Austin Gorski’s review published on Letterboxd:
People who are already fans of Michael Bay's films will love this one, but I truly think even those who cannot stand him will like it as well. Easily his most mature film to date, 13 Hours is hard-hitting and absolutely gory, never taking shortcuts when it comes to showing audiences the violence that happened that day in Benghazi. The biggest surprise, however, is that the film is not politically charged at all. No jabs at Clinton, so I don't think it will be as divisive as many assumed it was gonna be.

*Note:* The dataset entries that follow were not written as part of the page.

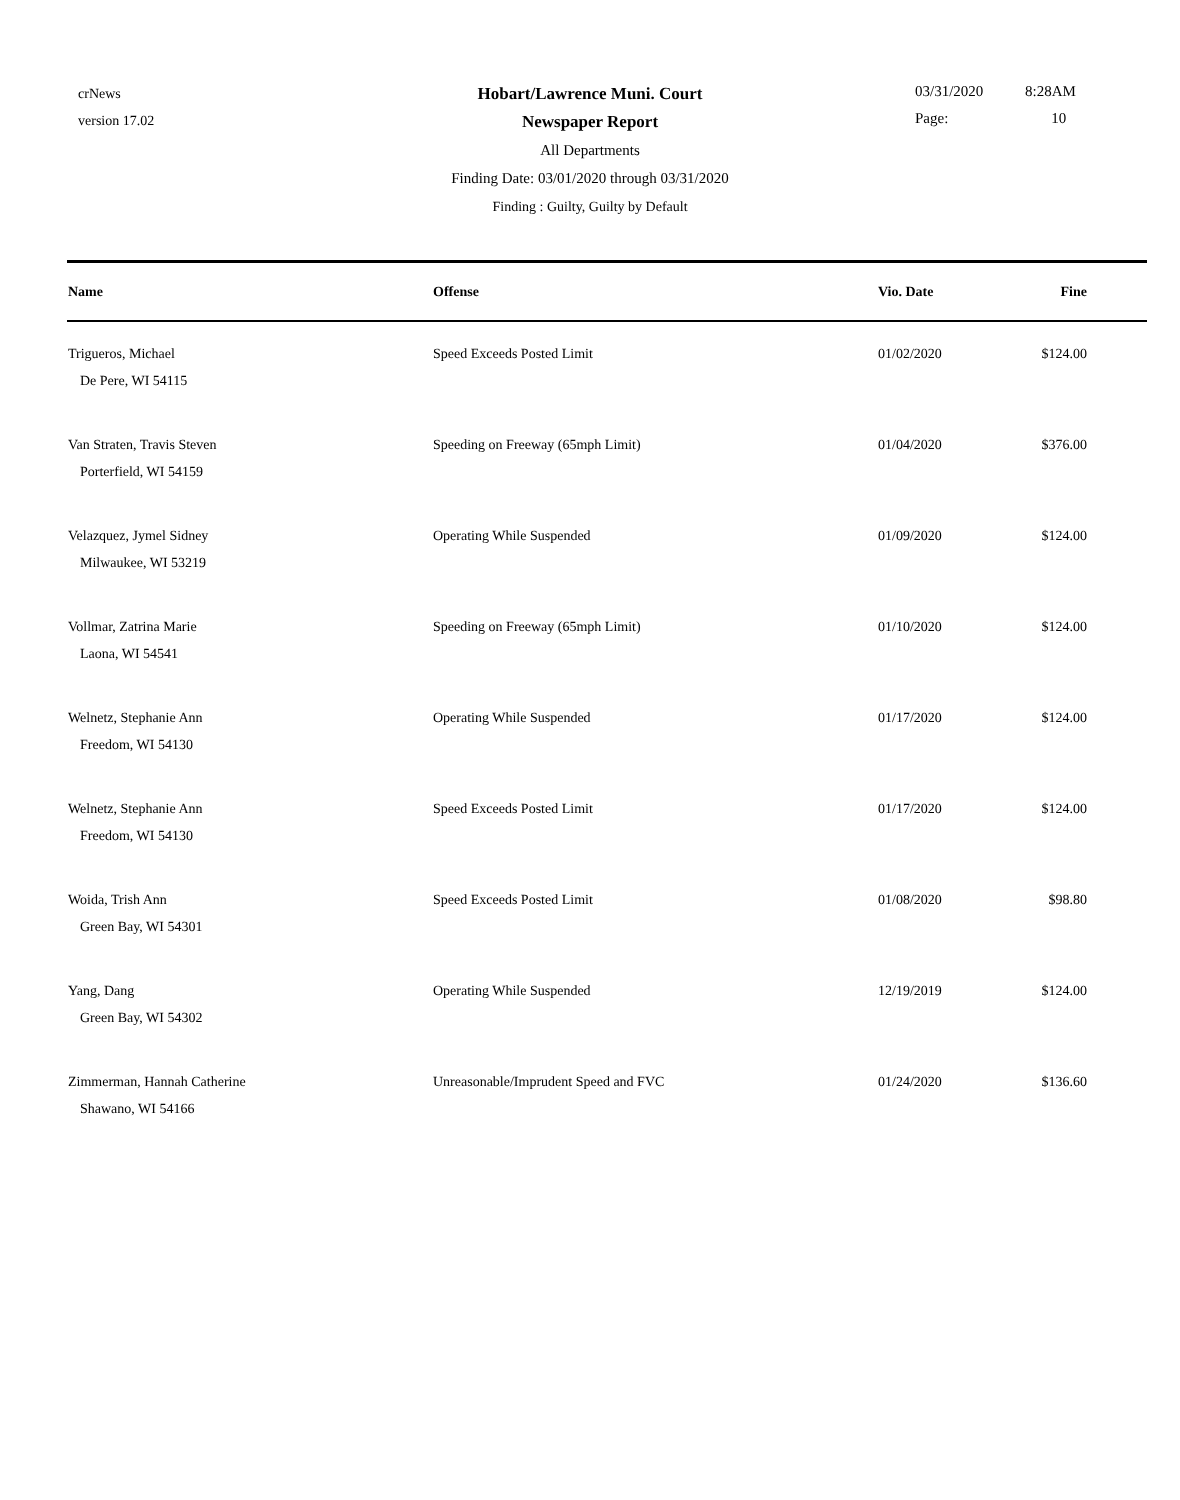crNews
version 17.02
Hobart/Lawrence Muni. Court
Newspaper Report
All Departments
Finding Date: 03/01/2020 through 03/31/2020
Finding : Guilty, Guilty by Default
03/31/2020 8:28AM
Page: 10
| Name | Offense | Vio. Date | Fine |
| --- | --- | --- | --- |
| Trigueros, Michael De Pere, WI 54115 | Speed Exceeds Posted Limit | 01/02/2020 | $124.00 |
| Van Straten, Travis Steven Porterfield, WI 54159 | Speeding on Freeway (65mph Limit) | 01/04/2020 | $376.00 |
| Velazquez, Jymel Sidney Milwaukee, WI 53219 | Operating While Suspended | 01/09/2020 | $124.00 |
| Vollmar, Zatrina Marie Laona, WI 54541 | Speeding on Freeway (65mph Limit) | 01/10/2020 | $124.00 |
| Welnetz, Stephanie Ann Freedom, WI 54130 | Operating While Suspended | 01/17/2020 | $124.00 |
| Welnetz, Stephanie Ann Freedom, WI 54130 | Speed Exceeds Posted Limit | 01/17/2020 | $124.00 |
| Woida, Trish Ann Green Bay, WI 54301 | Speed Exceeds Posted Limit | 01/08/2020 | $98.80 |
| Yang, Dang Green Bay, WI 54302 | Operating While Suspended | 12/19/2019 | $124.00 |
| Zimmerman, Hannah Catherine Shawano, WI 54166 | Unreasonable/Imprudent Speed and FVC | 01/24/2020 | $136.60 |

Also, this is probably the closest we'll get to a Michael Bay horror movie (take that as you will). The film is *really* tense at times, and while some of the deaths feel rushed, the conclusion is heartfelt and also a tad bit heartbreaking as well. Bay takes this story seriously, and handles it with care, not pointing fingers as much as it's showing Americans being heroes - one of his favorite things. Also, the final shot of the film (before the archive footage and whatnot) is probably my favorite shot from any of his films.
Not quite his best (Pain & Gain is still my favorite), this is easily Bay's smallest film since Bad Boys and it makes me yearn for more of these small-scaled projects from him instead of the Transformers films he keeps doing. I hope he keeps doing films like this one, because it proves that he really is a strong filmmaker and not the mindless action director that he's known to be.